- [Record extracts]
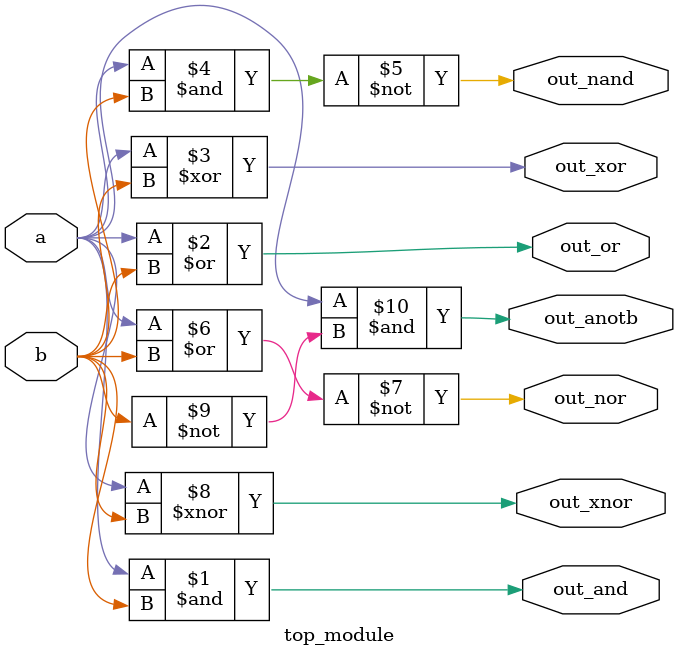
<source format=v>
module top_module( 
    input a, b,
    output out_and,
    output out_or,
    output out_xor,
    output out_nand,
    output out_nor,
    output out_xnor,
    output out_anotb
);
    assign out_and = a & b;
    assign out_or = a | b;
    assign out_xor = a^b;
    assign out_nand = ~(a & b);
    assign out_nor = ~(a | b);
    assign out_xnor = (a ~^ b);
    assign out_anotb = (a & ~b);
endmodule

</source>
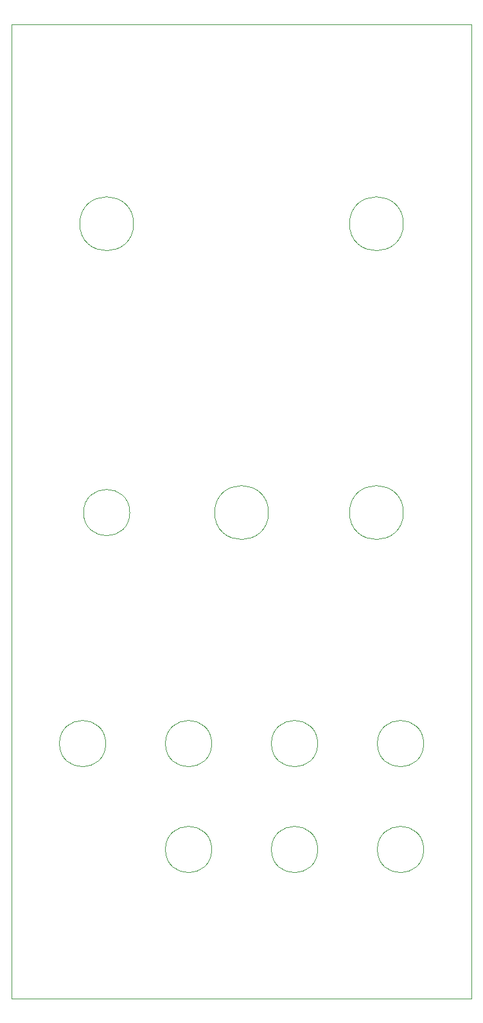
<source format=gm1>
G04 #@! TF.GenerationSoftware,KiCad,Pcbnew,5.1.10-88a1d61d58~88~ubuntu20.04.1*
G04 #@! TF.CreationDate,2021-06-12T13:15:57-04:00*
G04 #@! TF.ProjectId,front_panel,66726f6e-745f-4706-916e-656c2e6b6963,0*
G04 #@! TF.SameCoordinates,Original*
G04 #@! TF.FileFunction,Profile,NP*
%FSLAX46Y46*%
G04 Gerber Fmt 4.6, Leading zero omitted, Abs format (unit mm)*
G04 Created by KiCad (PCBNEW 5.1.10-88a1d61d58~88~ubuntu20.04.1) date 2021-06-12 13:15:57*
%MOMM*%
%LPD*%
G01*
G04 APERTURE LIST*
G04 #@! TA.AperFunction,Profile*
%ADD10C,0.050000*%
G04 #@! TD*
G04 APERTURE END LIST*
D10*
X33850000Y-64400000D02*
G75*
G03*
X33850000Y-64400000I-3550000J0D01*
G01*
X40335000Y-108850000D02*
G75*
G03*
X40335000Y-108850000I-3050000J0D01*
G01*
X26365000Y-94880000D02*
G75*
G03*
X26365000Y-94880000I-3050000J0D01*
G01*
X54305000Y-108850000D02*
G75*
G03*
X54305000Y-108850000I-3050000J0D01*
G01*
X26365000Y-108850000D02*
G75*
G03*
X26365000Y-108850000I-3050000J0D01*
G01*
X54305000Y-94880000D02*
G75*
G03*
X54305000Y-94880000I-3050000J0D01*
G01*
X40335000Y-94880000D02*
G75*
G03*
X40335000Y-94880000I-3050000J0D01*
G01*
X12395000Y-94880000D02*
G75*
G03*
X12395000Y-94880000I-3050000J0D01*
G01*
X51630000Y-64400000D02*
G75*
G03*
X51630000Y-64400000I-3550000J0D01*
G01*
X15570000Y-64400000D02*
G75*
G03*
X15570000Y-64400000I-3050000J0D01*
G01*
X51630000Y-26300000D02*
G75*
G03*
X51630000Y-26300000I-3550000J0D01*
G01*
X16070000Y-26300000D02*
G75*
G03*
X16070000Y-26300000I-3550000J0D01*
G01*
X60600000Y0D02*
X60600000Y-128500000D01*
X0Y-128500000D02*
X60600000Y-128500000D01*
X0Y0D02*
X60600000Y0D01*
X0Y0D02*
X0Y-128500000D01*
M02*

</source>
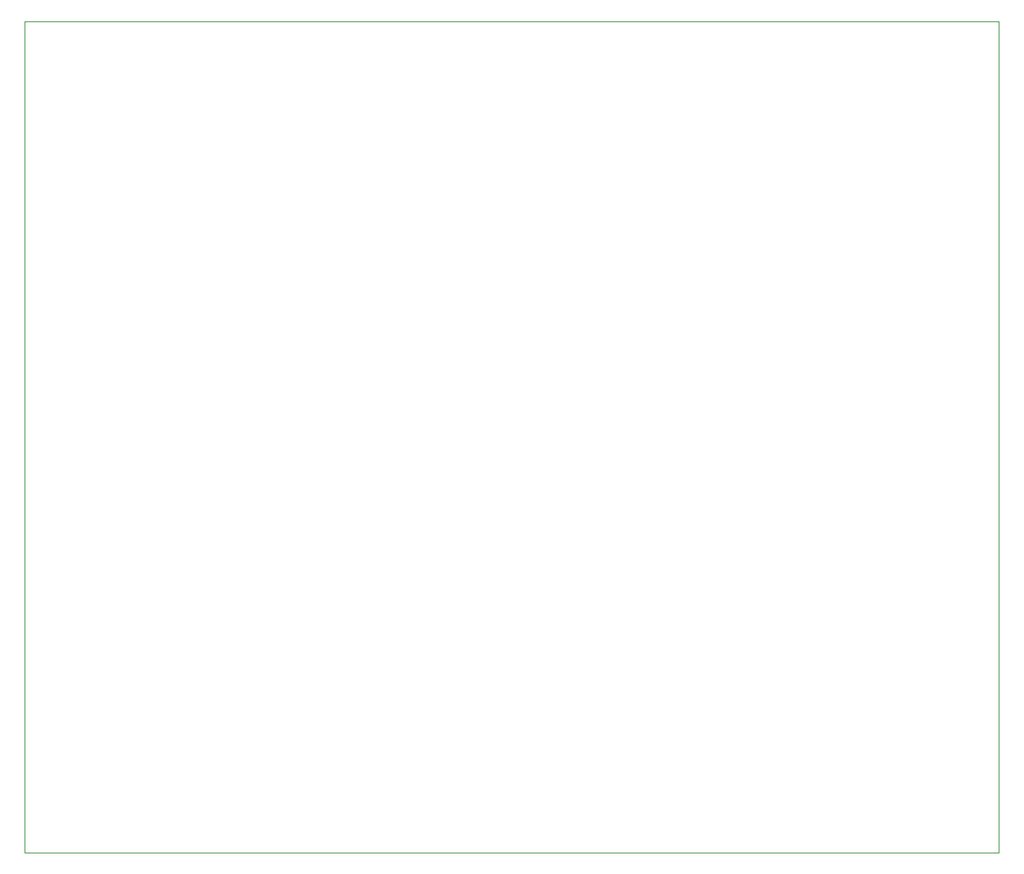
<source format=gbr>
%TF.GenerationSoftware,KiCad,Pcbnew,(6.0.11)*%
%TF.CreationDate,2023-03-02T21:27:35-06:00*%
%TF.ProjectId,STM,53544d2e-6b69-4636-9164-5f7063625858,rev?*%
%TF.SameCoordinates,Original*%
%TF.FileFunction,Profile,NP*%
%FSLAX46Y46*%
G04 Gerber Fmt 4.6, Leading zero omitted, Abs format (unit mm)*
G04 Created by KiCad (PCBNEW (6.0.11)) date 2023-03-02 21:27:35*
%MOMM*%
%LPD*%
G01*
G04 APERTURE LIST*
%TA.AperFunction,Profile*%
%ADD10C,0.100000*%
%TD*%
G04 APERTURE END LIST*
D10*
X53340000Y-144780000D02*
X157480000Y-144780000D01*
X53340000Y-55880000D02*
X53340000Y-144780000D01*
X157480000Y-55880000D02*
X53340000Y-55880000D01*
X157480000Y-144780000D02*
X157480000Y-55880000D01*
M02*

</source>
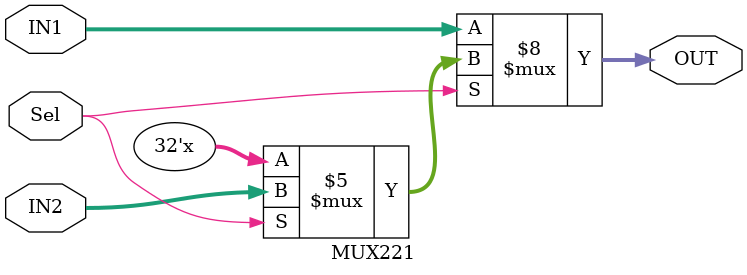
<source format=v>
module MUX221 (IN1,IN2,OUT,Sel);
input [31:0]IN1;
input [31:0]IN2;
input Sel;
output reg [31:0]OUT;

always @ (IN1,IN2,Sel)
begin 
if (Sel == 0)
OUT<=IN1;
else if (Sel == 1)
OUT <= IN2;
else 
OUT <=32'hxxxxxxxx;
end

endmodule 

</source>
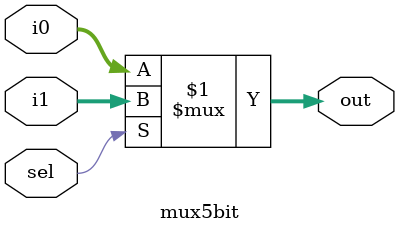
<source format=v>
/*module ArithmeticFU(CDBout, a, b, ctrl, destTag, issued);
	input [15:0] a, b;
	input ctrl, issued;
	input [3:0] destTag;
	output [20:0] CDBout;
	reg [15:0] out;

	assign CDBout = {issued, destTag, out};

	always@(*)
	begin
		if(ctrl)
			out = a + b;
		else
			out = a - b;
	end
endmodule

module LogicalFU(CDBout, a, b, ctrl, destTag);
	input [15:0] a, b;
	input ctrl;
	input [3:0] destTag;
	output [19:0] CDBout;
	reg [15:0] out;

	assign CDBout = {destTag, out};

	always@(*)
	begin
		if(ctrl)
			out = a & b;
		else
			out = a | b;
	end
endmodule*/

module IntegerFU(CDBout, a, b, ctrl, destTag, issued);
	input [15:0] a, b;
	input [1:0] ctrl;
	input [3:0] destTag;
	input issued;
	output [20:0] CDBout;
	reg [15:0] out;

	assign CDBout = {issued, destTag, out};
	always@(*)
	begin
		case(ctrl)
			2'b00: out = a + b;
			2'b01: out = a - b;
			2'b10: out = a & b;
			2'b11: out = a | b;
		endcase
	end
endmodule

module multiply(CDBout, a, b, destTag, issued);
	input [7:0] a, b;
	input issued;
	input [3:0] destTag;
	output [20:0] CDBout;
	wire [15:0] tmp;
	assign tmp = a*b;
	assign #40 CDBout = {issued, destTag, tmp};
endmodule

module LoadStore(out, a, b);
	input [15:0] a, b;
	output [15:0] out;
	assign out = a + b;
endmodule

module BranchUnit(PCSrc, branchTarget, a, b, PC, imm, issued);
	input [15:0] a, b, PC, imm;
	input issued;
	output PCSrc;
	output [15:0] branchTarget;
	assign PCSrc = (issued && a == b) ? 1'b1 : 1'b0;
	assign branchTarget = PCSrc ? PC + imm : PC;
endmodule

module mux5bit(output[4:0] out, input[4:0] i0, input[4:0] i1, input sel);
	assign out = sel ? i1 : i0;
endmodule

</source>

- [Work instructions] Copy each line of the listing above that contains the word "ctrl".

- [Solution to the exercise]
/*module ArithmeticFU(CDBout, a, b, ctrl, destTag, issued);
	input ctrl, issued;
		if(ctrl)
module LogicalFU(CDBout, a, b, ctrl, destTag);
	input ctrl;
		if(ctrl)
module IntegerFU(CDBout, a, b, ctrl, destTag, issued);
	input [1:0] ctrl;
		case(ctrl)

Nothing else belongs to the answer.